=== Begin Enclosure ===

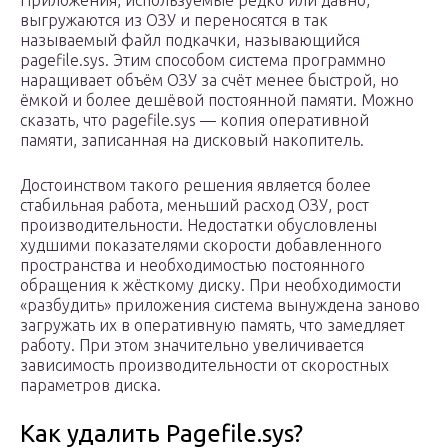
Приложения, используемые редко или давно,
выгружаются из ОЗУ и переносятся в так
называемый файл подкачки, называющийся
pagefile.sys. Этим способом система программно
наращивает объём ОЗУ за счёт менее быстрой, но
ёмкой и более дешёвой постоянной памяти. Можно
сказать, что pagefile.sys — копия оперативной
памяти, записанная на дисковый накопитель.
Достоинством такого решения является более
стабильная работа, меньший расход ОЗУ, рост
производительности. Недостатки обусловлены
худшими показателями скорости добавленного
пространства и необходимостью постоянного
обращения к жёсткому диску. При необходимости
«разбудить» приложения система вынуждена заново
загружать их в оперативную память, что замедляет
работу. При этом значительно увеличивается
зависимость производительности от скоростных
параметров диска.
Как удалить Pagefile.sys?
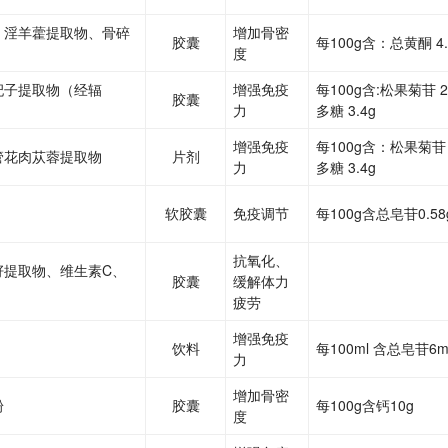
、淫羊藿提取物、骨碎
增加骨密
胶囊
每100g含：总黄酮 4.
度
杞子提取物（经辐
增强免疫
每100g含:松果菊苷 
胶囊
力
多糖 3.4g
增强免疫
每100g含：松果菊苷 
管花肉苁蓉提取物
片剂
力
多糖 3.4g
软胶囊
免疫调节
每100g含总皂苷0.58
抗氧化、
籽提取物、维生素C、
胶囊
缓解体力
疲劳
增强免疫
饮料
每100ml 含总皂苷6m
力
增加骨密
粉
胶囊
每100g含钙10g
度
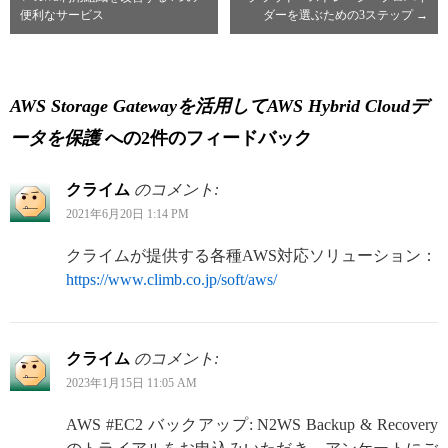
便利なサービス
ダーを選ぶための3ステップ
→
AWS Storage Gatewayを活用してAWS Hybrid Cloudデ
ータを保護
への2件のフィードバック
クライム
のコメント:
2021年6月20日 1:14 PM
クライムが提供する各種AWS対応ソリューション：
https://www.climb.co.jp/soft/aws/
クライム
のコメント:
2023年1月15日 11:05 AM
AWS #EC2 バックアップ: N2WS Backup & Recovery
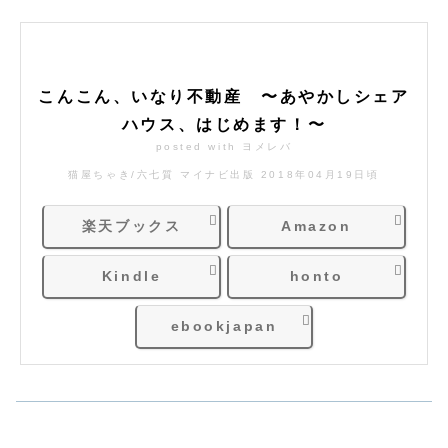
こんこん、いなり不動産 〜あやかしシェア
ハウス、はじめます！〜
posted with
ヨメレバ
猫屋ちゃき/六七質 マイナビ出版 2018年04月19日頃
楽天ブックス
Amazon
Kindle
honto
ebookjapan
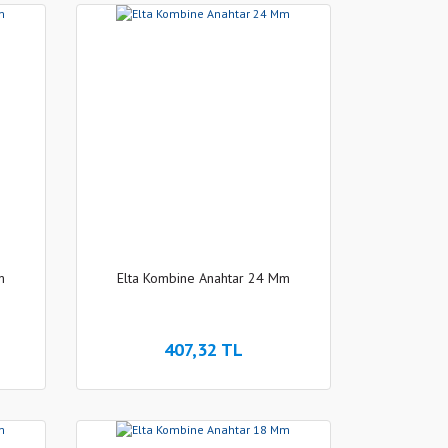
m
Elta Kombine Anahtar 24 Mm
407,32 TL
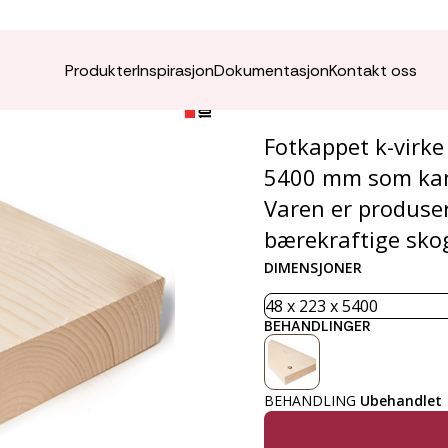
K-virk
Produkter
Inspirasjon
Dokumentasjon
Kontakt oss
Fotkappet k-virk
5400 mm som kan 
Varen er produser
bærekraftige sko
DIMENSJONER
BEHANDLINGER
BEHANDLING
Ubehandlet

=== End Enclosure ===

### PROBLEM STATEMENT
Reproduce the text of every entry above line for line, without altering any characters. Omit the pictures from your answer.

### THE COMPLETED TASK
Приложения, используемые редко или давно,
выгружаются из ОЗУ и переносятся в так
называемый файл подкачки, называющийся
pagefile.sys. Этим способом система программно
наращивает объём ОЗУ за счёт менее быстрой, но
ёмкой и более дешёвой постоянной памяти. Можно
сказать, что pagefile.sys — копия оперативной
памяти, записанная на дисковый накопитель.
Достоинством такого решения является более
стабильная работа, меньший расход ОЗУ, рост
производительности. Недостатки обусловлены
худшими показателями скорости добавленного
пространства и необходимостью постоянного
обращения к жёсткому диску. При необходимости
«разбудить» приложения система вынуждена заново
загружать их в оперативную память, что замедляет
работу. При этом значительно увеличивается
зависимость производительности от скоростных
параметров диска.
Как удалить Pagefile.sys?
、淫羊藿提取物、骨碎
增加骨密
胶囊
每100g含：总黄酮 4.
度
杞子提取物（经辐
增强免疫
每100g含:松果菊苷 
胶囊
力
多糖 3.4g
增强免疫
每100g含：松果菊苷 
管花肉苁蓉提取物
片剂
力
多糖 3.4g
软胶囊
免疫调节
每100g含总皂苷0.58
抗氧化、
籽提取物、维生素C、
胶囊
缓解体力
疲劳
增强免疫
饮料
每100ml 含总皂苷6m
力
增加骨密
粉
胶囊
每100g含钙10g
度
便利なサービス
ダーを選ぶための3ステップ
→
AWS Storage Gatewayを活用してAWS Hybrid Cloudデ
ータを保護
への2件のフィードバック
クライム
のコメント:
2021年6月20日 1:14 PM
クライムが提供する各種AWS対応ソリューション：
https://www.climb.co.jp/soft/aws/
クライム
のコメント:
2023年1月15日 11:05 AM
AWS #EC2 バックアップ: N2WS Backup & Recovery
こんこん、いなり不動産 〜あやかしシェア
ハウス、はじめます！〜
posted with
ヨメレバ
猫屋ちゃき/六七質 マイナビ出版 2018年04月19日頃
楽天ブックス
Amazon
Kindle
honto
ebookjapan
m
Elta Kombine Anahtar 24 Mm
407,32 TL
K-virk
Produkter
Inspirasjon
Dokumentasjon
Kontakt oss
Fotkappet k-virk
5400 mm som kan 
Varen er produser
bærekraftige sko
DIMENSJONER
BEHANDLINGER
BEHANDLING
Ubehandlet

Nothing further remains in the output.